» Problem to work on: Recast every line of the rows below as a Markdown table with two columns, No. and Line. Number the lines in order and leave out any blank ones.

- - -

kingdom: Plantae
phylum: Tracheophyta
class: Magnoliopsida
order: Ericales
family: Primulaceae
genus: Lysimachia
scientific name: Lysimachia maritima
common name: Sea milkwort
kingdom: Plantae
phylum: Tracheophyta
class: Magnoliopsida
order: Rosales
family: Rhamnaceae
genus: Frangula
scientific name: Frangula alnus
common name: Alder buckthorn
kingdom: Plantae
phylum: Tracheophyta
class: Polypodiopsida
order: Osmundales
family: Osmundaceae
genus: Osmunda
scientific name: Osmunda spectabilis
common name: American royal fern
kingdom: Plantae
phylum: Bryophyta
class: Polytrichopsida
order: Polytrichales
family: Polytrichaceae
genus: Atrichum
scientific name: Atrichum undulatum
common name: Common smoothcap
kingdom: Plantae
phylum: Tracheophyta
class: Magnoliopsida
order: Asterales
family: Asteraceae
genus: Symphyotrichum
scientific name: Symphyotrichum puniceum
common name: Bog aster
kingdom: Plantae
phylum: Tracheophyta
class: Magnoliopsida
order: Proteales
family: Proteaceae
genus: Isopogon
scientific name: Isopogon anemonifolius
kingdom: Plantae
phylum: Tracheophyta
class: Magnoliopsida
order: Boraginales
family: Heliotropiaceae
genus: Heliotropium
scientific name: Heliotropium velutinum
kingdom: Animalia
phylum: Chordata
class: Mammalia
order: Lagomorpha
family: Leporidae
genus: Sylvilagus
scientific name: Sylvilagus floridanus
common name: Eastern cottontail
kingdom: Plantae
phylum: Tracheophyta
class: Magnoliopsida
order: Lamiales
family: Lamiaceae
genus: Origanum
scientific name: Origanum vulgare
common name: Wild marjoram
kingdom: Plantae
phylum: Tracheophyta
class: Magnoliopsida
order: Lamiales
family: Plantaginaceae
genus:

- - -

» The answer:
| No. | Line |
|---|---|
| 1 | kingdom: Plantae |
| 2 | phylum: Tracheophyta |
| 3 | class: Magnoliopsida |
| 4 | order: Ericales |
| 5 | family: Primulaceae |
| 6 | genus: Lysimachia |
| 7 | scientific name: Lysimachia maritima |
| 8 | common name: Sea milkwort |
| 9 | kingdom: Plantae |
| 10 | phylum: Tracheophyta |
| 11 | class: Magnoliopsida |
| 12 | order: Rosales |
| 13 | family: Rhamnaceae |
| 14 | genus: Frangula |
| 15 | scientific name: Frangula alnus |
| 16 | common name: Alder buckthorn |
| 17 | kingdom: Plantae |
| 18 | phylum: Tracheophyta |
| 19 | class: Polypodiopsida |
| 20 | order: Osmundales |
| 21 | family: Osmundaceae |
| 22 | genus: Osmunda |
| 23 | scientific name: Osmunda spectabilis |
| 24 | common name: American royal fern |
| 25 | kingdom: Plantae |
| 26 | phylum: Bryophyta |
| 27 | class: Polytrichopsida |
| 28 | order: Polytrichales |
| 29 | family: Polytrichaceae |
| 30 | genus: Atrichum |
| 31 | scientific name: Atrichum undulatum |
| 32 | common name: Common smoothcap |
| 33 | kingdom: Plantae |
| 34 | phylum: Tracheophyta |
| 35 | class: Magnoliopsida |
| 36 | order: Asterales |
| 37 | family: Asteraceae |
| 38 | genus: Symphyotrichum |
| 39 | scientific name: Symphyotrichum puniceum |
| 40 | common name: Bog aster |
| 41 | kingdom: Plantae |
| 42 | phylum: Tracheophyta |
| 43 | class: Magnoliopsida |
| 44 | order: Proteales |
| 45 | family: Proteaceae |
| 46 | genus: Isopogon |
| 47 | scientific name: Isopogon anemonifolius |
| 48 | kingdom: Plantae |
| 49 | phylum: Tracheophyta |
| 50 | class: Magnoliopsida |
| 51 | order: Boraginales |
| 52 | family: Heliotropiaceae |
| 53 | genus: Heliotropium |
| 54 | scientific name: Heliotropium velutinum |
| 55 | kingdom: Animalia |
| 56 | phylum: Chordata |
| 57 | class: Mammalia |
| 58 | order: Lagomorpha |
| 59 | family: Leporidae |
| 60 | genus: Sylvilagus |
| 61 | scientific name: Sylvilagus floridanus |
| 62 | common name: Eastern cottontail |
| 63 | kingdom: Plantae |
| 64 | phylum: Tracheophyta |
| 65 | class: Magnoliopsida |
| 66 | order: Lamiales |
| 67 | family: Lamiaceae |
| 68 | genus: Origanum |
| 69 | scientific name: Origanum vulgare |
| 70 | common name: Wild marjoram |
| 71 | kingdom: Plantae |
| 72 | phylum: Tracheophyta |
| 73 | class: Magnoliopsida |
| 74 | order: Lamiales |
| 75 | family: Plantaginaceae |
| 76 | genus: |